Whatever Republican senators’ motives, some Democrats, Mr. Khanna included, argue that their opposition only strengthens the case for passing the Trump administration’s proposal in the House: Either Mr. McConnell’s caucus will fold, so the thinking goes, or it will face the electoral consequences.
But there is another possibility: Mr. Trump could once again change his mind after Democrats have forfeited their leverage.
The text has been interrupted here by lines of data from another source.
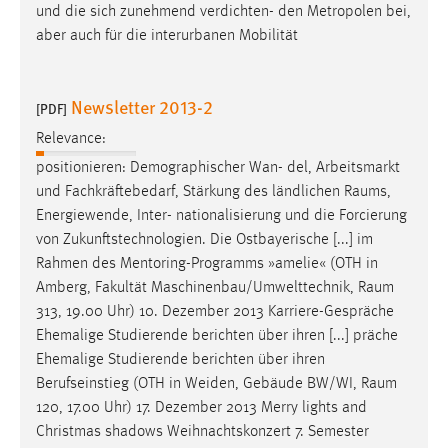
und die sich zunehmend verdichten- den Metropolen bei,
aber auch für die interurbanen Mobilität
Newsletter 2013-2
[PDF]
Relevance:
positionieren: Demographischer Wan- del, Arbeitsmarkt
und Fachkräftebedarf, Stärkung des ländlichen
Raums
,
Energiewende, Inter- nationalisierung und die Forcierung
von Zukunftstechnologien. Die Ostbayerische [...] im
Rahmen des Mentoring-Programms »amelie« (OTH in
Amberg, Fakultät Maschinenbau/Umwelttechnik,
Raum
313, 19.00 Uhr) 10. Dezember 2013 Karriere-Gespräche
Ehemalige Studierende berichten über ihren [...] präche
Ehemalige Studierende berichten über ihren
Berufseinstieg (OTH in Weiden, Gebäude BW/WI,
Raum
120, 17.00 Uhr) 17. Dezember 2013 Merry lights and
Christmas shadows Weihnachtskonzert 7. Semester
“Every case for ‘taking the deal’ I’ve seen so far accepts with a lot more confidence than I can muster that a real deal, which could end up as a law, is actually on the table,” Robert P. Baird, a journalist and contributor to The Times, tweeted. But if Mr. McConnell persuades the president to again reverse course, and if his party holds on to the Senate in November, “then Pelosi is stuck having lowered her ask by more than half a trillion dollars, which leaves out a lot of what she wants.”
The long road ahead
On Thursday, Mr. Mnuchin and Mr. Trump said that they were willing to raise their offer and agree to Ms. Pelosi’s demands for a national testing strategy. But at an event in Kentucky on Thursday, Mr. McConnell once again made clear that he had no plans to yield to Mr. Trump’s insistence to “go big.”
If another relief package never comes, is there any chance the economy will make a full recovery? “Yeah, we’ll get there,” Claudia Sahm, an economist and an expert on recessions, told Bloomberg. “I mean, the American economy is dynamic, we will pull ourselves up by our bootstraps. That was the case after the Great Recession. But there is no reason to make it as slow and painful as what we saw a decade ago.”
Do you have a point of view we missed? Email us at debatable@nytimes.com. Please note your name, age and location in your response, which may be included in the next newsletter.
MORE ON THE MISSING DEAL
“Desperate Americans hit by pandemic beg Congress, Trump to pass economic relief bill” [Reuters]
“The Iron Law of Institutions” [The American Prospect]
“Why an Eviction Ban Alone Won’t Prevent a Housing Crisis” [The New York Times]
“The Politics of Pandemic Relief” [The New York Times]
WHAT YOU’RE SAYING
Here’s what readers had to say about the last edition: How a Justice Amy Coney Barrett could change the U.S.
Harry, 87, from New Hampshire: “So what was the understanding of the term ‘arms’ at the time of the Constitution’s ratification? Certainly the term was not understood to include such weapons as we have today. A literal interpretation of the Constitution gave men the right to bear nothing more than muskets and flintlock pistols.”
Noam, 17, from New Jersey: “The many issues that a conservative Supreme Court would ostensibly endanger point not to problems with the judiciary but with the legislature. For example, Congress has relied on Roe v. Wade instead of actually safeguarding abortion through legislation. Congress must take back its own power if the court is to become what it was meant to be, a body of law, not of politics.”